Written request 1:
Transcribe the passage from the piece on new board members word for word, starting at "A word to new" and ending at "former board’s weakness.".
Written request 2:
According to the piece on new board members, what should a new board member's agenda be?
Written request 3:
List every word or phrase that the piece on new board members places inside quotation marks.

Extract to read:

━━━━━━━━━━━━━━━━━━━━━━━━━━━━━━

Hopefully you are stepping up because you want to help your community and you don’t see many others volunteering. Unfortunately, there are always a few owners who run for a board position because they have an axe to grind and want to be on the board to “turn things around”. Those in the latter category rarely succeed in making the community a better place. Why you ask? When a new board member has an agenda, this can often cloud good judgement and reasonable decision making.

A common mistake made by new board members who were dissatisfied with the performance of the previous board is to immediately want to do everything differently… better. If the preceding board was to lenient, the incumbent board often rebounds and becomes too strict. Forgetting that the community had adjusted (rightly or wrongly so) to the modus operandi of the former board. If owners that have parked their cars in the street for the past three years suddenly get a letter from the new board stating “move it or lose it” you can expect a response… and probably not a good one.

After a few agressive advances by the board, there could be other Napoleons in the community already planning a coup d’etat. Before you can say, “knee jerk reaction” the new board is facing a recall and is replaced by board number three which (you guessed it) has an agenda: to be more lenient.

A word to new board members: check your motivation. What is your agenda? It should be to represent the best interests of the community based on feedback from the community. This isn’t about you being “right” or “winning”. It is about being reasonable and avoiding the temptation to overcompensate for what you believe to be the former board’s weakness.

Be a part of the solution… otherwise, you are just another problem.

━━━━━━━━━━━━━━━━━━━━━━━━━━━━━━

Listed records:

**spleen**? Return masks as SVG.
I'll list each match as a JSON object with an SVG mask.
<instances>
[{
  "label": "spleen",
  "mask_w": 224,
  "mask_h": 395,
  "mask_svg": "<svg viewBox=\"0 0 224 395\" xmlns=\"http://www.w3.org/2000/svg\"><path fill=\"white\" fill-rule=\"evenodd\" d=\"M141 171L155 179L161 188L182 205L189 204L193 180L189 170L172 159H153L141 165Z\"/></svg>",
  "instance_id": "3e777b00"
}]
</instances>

━━━━━━━━━━━━━━━━━━━━━━━━━━━━━━

Exercise response 1:
A word to new board members: check your motivation. What is your agenda? It should be to represent the best interests of the community based on feedback from the community. This isn’t about you being “right” or “winning”. It is about being reasonable and avoiding the temptation to overcompensate for what you believe to be the former board’s weakness.

Exercise response 2:
It should be to represent the best interests of the community based on feedback from the community.

Exercise response 3:
turn things around
move it or lose it
knee jerk reaction
right
winning